'''

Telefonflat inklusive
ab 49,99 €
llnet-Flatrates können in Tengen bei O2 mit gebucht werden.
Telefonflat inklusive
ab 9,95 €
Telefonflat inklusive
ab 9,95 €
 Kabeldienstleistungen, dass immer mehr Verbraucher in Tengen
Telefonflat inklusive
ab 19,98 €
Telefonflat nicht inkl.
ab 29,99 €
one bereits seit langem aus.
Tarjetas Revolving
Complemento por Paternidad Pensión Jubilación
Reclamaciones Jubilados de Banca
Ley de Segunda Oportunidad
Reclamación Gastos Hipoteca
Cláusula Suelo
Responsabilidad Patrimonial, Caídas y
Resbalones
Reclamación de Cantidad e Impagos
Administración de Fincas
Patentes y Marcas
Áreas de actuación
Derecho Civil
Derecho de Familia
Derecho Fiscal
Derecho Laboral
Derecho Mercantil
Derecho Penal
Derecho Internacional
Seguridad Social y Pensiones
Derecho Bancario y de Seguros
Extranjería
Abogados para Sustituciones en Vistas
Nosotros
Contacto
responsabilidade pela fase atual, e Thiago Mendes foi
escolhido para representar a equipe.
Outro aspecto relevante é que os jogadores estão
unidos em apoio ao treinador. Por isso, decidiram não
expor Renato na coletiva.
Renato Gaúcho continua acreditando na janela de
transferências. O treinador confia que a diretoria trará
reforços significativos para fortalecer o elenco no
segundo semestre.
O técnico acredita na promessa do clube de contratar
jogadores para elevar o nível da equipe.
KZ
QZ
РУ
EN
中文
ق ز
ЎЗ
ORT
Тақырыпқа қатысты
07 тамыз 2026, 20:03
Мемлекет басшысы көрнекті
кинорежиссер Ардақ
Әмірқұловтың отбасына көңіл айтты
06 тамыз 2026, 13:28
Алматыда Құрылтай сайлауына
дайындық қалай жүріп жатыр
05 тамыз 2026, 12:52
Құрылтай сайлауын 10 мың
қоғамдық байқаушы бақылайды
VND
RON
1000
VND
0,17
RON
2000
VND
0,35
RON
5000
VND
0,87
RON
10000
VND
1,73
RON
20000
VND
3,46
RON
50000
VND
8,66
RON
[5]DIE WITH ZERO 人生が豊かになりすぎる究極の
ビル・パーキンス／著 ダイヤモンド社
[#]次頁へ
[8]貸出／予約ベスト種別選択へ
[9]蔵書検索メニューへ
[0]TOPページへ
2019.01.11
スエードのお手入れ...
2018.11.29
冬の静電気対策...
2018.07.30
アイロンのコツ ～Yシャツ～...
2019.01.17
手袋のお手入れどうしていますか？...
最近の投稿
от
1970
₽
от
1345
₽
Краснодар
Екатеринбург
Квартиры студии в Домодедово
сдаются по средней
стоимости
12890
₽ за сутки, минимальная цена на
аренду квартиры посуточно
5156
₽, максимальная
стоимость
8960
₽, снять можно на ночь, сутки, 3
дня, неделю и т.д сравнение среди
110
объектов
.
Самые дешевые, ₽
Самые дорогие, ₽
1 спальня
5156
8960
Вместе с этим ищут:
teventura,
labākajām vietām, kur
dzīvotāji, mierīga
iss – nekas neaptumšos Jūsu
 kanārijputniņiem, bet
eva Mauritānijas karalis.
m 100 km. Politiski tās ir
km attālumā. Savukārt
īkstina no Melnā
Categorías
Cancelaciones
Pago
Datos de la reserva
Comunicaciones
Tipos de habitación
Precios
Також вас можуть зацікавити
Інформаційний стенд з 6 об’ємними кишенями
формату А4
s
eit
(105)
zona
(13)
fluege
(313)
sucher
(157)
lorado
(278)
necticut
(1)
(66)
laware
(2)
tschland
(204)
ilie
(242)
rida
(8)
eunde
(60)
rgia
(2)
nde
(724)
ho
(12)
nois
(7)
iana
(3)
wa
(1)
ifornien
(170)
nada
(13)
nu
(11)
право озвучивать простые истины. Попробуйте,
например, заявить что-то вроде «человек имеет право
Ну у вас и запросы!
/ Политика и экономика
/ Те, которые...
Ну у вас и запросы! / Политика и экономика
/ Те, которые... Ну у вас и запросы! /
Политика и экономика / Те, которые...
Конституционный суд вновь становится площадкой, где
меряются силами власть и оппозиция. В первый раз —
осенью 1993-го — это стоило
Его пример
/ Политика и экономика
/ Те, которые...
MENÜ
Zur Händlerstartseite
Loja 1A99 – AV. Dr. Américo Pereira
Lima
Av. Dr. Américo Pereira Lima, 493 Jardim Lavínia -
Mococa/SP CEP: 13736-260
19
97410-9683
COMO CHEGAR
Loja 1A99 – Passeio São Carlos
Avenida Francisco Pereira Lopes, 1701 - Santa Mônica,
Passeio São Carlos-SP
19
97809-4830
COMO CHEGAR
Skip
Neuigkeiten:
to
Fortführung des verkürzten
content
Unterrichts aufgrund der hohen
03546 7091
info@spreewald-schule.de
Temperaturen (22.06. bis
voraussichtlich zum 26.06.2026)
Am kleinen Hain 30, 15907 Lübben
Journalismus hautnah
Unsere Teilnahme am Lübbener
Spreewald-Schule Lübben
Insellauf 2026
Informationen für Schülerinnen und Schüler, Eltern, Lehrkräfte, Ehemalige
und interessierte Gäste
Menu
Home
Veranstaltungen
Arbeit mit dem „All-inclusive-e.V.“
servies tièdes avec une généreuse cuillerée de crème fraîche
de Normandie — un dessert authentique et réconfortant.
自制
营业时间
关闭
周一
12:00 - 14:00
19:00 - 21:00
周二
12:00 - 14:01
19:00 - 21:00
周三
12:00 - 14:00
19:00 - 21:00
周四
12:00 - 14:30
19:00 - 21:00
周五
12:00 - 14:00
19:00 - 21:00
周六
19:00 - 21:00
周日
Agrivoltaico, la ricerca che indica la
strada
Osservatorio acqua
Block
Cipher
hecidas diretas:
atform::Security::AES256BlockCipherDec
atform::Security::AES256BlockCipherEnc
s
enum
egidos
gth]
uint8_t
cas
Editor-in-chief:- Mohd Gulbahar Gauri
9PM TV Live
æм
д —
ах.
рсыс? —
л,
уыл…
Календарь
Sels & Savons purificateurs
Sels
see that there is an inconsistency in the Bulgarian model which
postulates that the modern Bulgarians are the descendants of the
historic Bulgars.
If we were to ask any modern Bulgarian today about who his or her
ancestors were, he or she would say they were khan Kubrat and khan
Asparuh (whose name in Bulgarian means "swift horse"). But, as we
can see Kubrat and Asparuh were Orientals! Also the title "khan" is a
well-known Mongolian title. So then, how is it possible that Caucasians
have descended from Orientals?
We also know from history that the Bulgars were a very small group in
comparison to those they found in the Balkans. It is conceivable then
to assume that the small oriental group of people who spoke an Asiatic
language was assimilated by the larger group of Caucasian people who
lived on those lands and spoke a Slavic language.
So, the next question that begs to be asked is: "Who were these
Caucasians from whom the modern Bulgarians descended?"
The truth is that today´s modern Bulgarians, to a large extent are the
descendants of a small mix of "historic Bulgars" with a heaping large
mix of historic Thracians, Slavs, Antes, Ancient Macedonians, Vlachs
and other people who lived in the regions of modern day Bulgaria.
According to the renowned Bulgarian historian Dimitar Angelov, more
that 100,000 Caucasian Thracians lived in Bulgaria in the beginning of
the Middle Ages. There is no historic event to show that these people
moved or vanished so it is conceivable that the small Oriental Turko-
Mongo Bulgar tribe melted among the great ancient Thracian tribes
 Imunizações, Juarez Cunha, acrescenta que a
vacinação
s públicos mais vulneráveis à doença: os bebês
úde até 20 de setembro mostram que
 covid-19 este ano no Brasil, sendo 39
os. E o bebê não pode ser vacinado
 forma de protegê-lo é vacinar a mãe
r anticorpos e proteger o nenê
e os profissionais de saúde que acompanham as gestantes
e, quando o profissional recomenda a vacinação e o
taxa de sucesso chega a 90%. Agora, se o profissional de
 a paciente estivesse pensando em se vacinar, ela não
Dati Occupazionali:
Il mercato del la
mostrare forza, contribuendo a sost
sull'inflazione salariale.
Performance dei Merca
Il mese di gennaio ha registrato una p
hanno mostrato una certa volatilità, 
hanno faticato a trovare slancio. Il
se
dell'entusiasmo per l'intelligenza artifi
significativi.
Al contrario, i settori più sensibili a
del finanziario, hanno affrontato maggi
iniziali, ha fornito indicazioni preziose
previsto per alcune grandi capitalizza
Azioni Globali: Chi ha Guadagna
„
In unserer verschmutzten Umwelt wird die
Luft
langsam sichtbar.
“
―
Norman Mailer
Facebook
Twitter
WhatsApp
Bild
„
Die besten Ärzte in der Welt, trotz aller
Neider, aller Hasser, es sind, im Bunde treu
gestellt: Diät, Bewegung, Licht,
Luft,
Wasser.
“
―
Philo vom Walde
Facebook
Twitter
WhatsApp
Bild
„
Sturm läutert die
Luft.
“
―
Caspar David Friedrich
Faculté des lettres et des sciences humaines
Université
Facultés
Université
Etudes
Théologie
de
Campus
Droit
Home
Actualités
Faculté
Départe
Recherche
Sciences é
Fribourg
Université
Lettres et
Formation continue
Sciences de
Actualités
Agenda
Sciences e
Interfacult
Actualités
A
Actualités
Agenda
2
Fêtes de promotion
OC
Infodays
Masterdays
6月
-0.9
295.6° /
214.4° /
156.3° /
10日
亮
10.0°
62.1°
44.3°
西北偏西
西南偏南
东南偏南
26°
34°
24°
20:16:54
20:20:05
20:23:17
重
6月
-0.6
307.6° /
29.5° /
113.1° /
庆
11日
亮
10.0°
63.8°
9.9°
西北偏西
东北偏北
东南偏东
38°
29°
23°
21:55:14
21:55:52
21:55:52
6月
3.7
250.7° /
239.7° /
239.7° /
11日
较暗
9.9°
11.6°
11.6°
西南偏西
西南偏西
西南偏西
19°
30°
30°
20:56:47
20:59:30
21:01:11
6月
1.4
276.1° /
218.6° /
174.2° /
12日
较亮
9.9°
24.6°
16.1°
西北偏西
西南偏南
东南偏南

'''

The task
Start at the line containing "In unserer verschmutzten Umwelt wird die" and return each line up to and including the last line of the material.

Task solution
In unserer verschmutzten Umwelt wird die
Luft
langsam sichtbar.
“
―
Norman Mailer
Facebook
Twitter
WhatsApp
Bild
„
Die besten Ärzte in der Welt, trotz aller
Neider, aller Hasser, es sind, im Bunde treu
gestellt: Diät, Bewegung, Licht,
Luft,
Wasser.
“
―
Philo vom Walde
Facebook
Twitter
WhatsApp
Bild
„
Sturm läutert die
Luft.
“
―
Caspar David Friedrich
Faculté des lettres et des sciences humaines
Université
Facultés
Université
Etudes
Théologie
de
Campus
Droit
Home
Actualités
Faculté
Départe
Recherche
Sciences é
Fribourg
Université
Lettres et
Formation continue
Sciences de
Actualités
Agenda
Sciences e
Interfacult
Actualités
A
Actualités
Agenda
2
Fêtes de promotion
OC
Infodays
Masterdays
6月
-0.9
295.6° /
214.4° /
156.3° /
10日
亮
10.0°
62.1°
44.3°
西北偏西
西南偏南
东南偏南
26°
34°
24°
20:16:54
20:20:05
20:23:17
重
6月
-0.6
307.6° /
29.5° /
113.1° /
庆
11日
亮
10.0°
63.8°
9.9°
西北偏西
东北偏北
东南偏东
38°
29°
23°
21:55:14
21:55:52
21:55:52
6月
3.7
250.7° /
239.7° /
239.7° /
11日
较暗
9.9°
11.6°
11.6°
西南偏西
西南偏西
西南偏西
19°
30°
30°
20:56:47
20:59:30
21:01:11
6月
1.4
276.1° /
218.6° /
174.2° /
12日
较亮
9.9°
24.6°
16.1°
西北偏西
西南偏南
东南偏南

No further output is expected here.